Roskilde Bank was a local Danish bank founded in 1884. It was based in Roskilde with branches over much of Region Hovedstaden. It merged in 1996 and was taken over by the Danish National Bank in 2008.

==History==
Roskilde Bank was founded in 1884 and in 1996 merged with Ringsted Sparekasse. On 24 August 2008 it was acquired by the Danish National Bank after running into financial trouble due to the decline of the Danish property market. The Bank remains formally listed on the Copenhagen Stock Exchange, but trading has been suspended. The Bank had approximately 32,000 shareholders. The Bank was, according to the Finance Council's statement, Denmark's 10th largest bank.

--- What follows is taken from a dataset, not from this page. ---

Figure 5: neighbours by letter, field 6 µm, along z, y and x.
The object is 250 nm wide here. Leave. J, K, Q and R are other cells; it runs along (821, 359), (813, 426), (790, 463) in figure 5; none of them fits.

===Danish National Bank acquires Roskilde Bank===
On 24 August 2008, the National Bank officially stated that, together with the Private Contingency Body for Settlement of needy banks, savings and cooperative societies, it had taken over the bank because it was insolvent and could not find a buyer. This was the first time since 1928 that the Danish National Bank had taken over another bank.

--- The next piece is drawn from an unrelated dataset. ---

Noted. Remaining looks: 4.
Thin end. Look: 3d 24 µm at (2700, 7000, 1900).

The loss is assumed to be between £3-6 billion, but circulating allegations maintain that the loss in the worst case could amount to 37 billion Kroner. The 33000 shareholders also stand to lose their money.

===Sale of subsidiaries===
On 29 September 2008 Roskilde Bank signed agreements for the sale of a total of 21 branches, including 9 branches to Nordea, 7 branches to Spar Nord Bank and 5 branches to Arbejdernes Landsbank.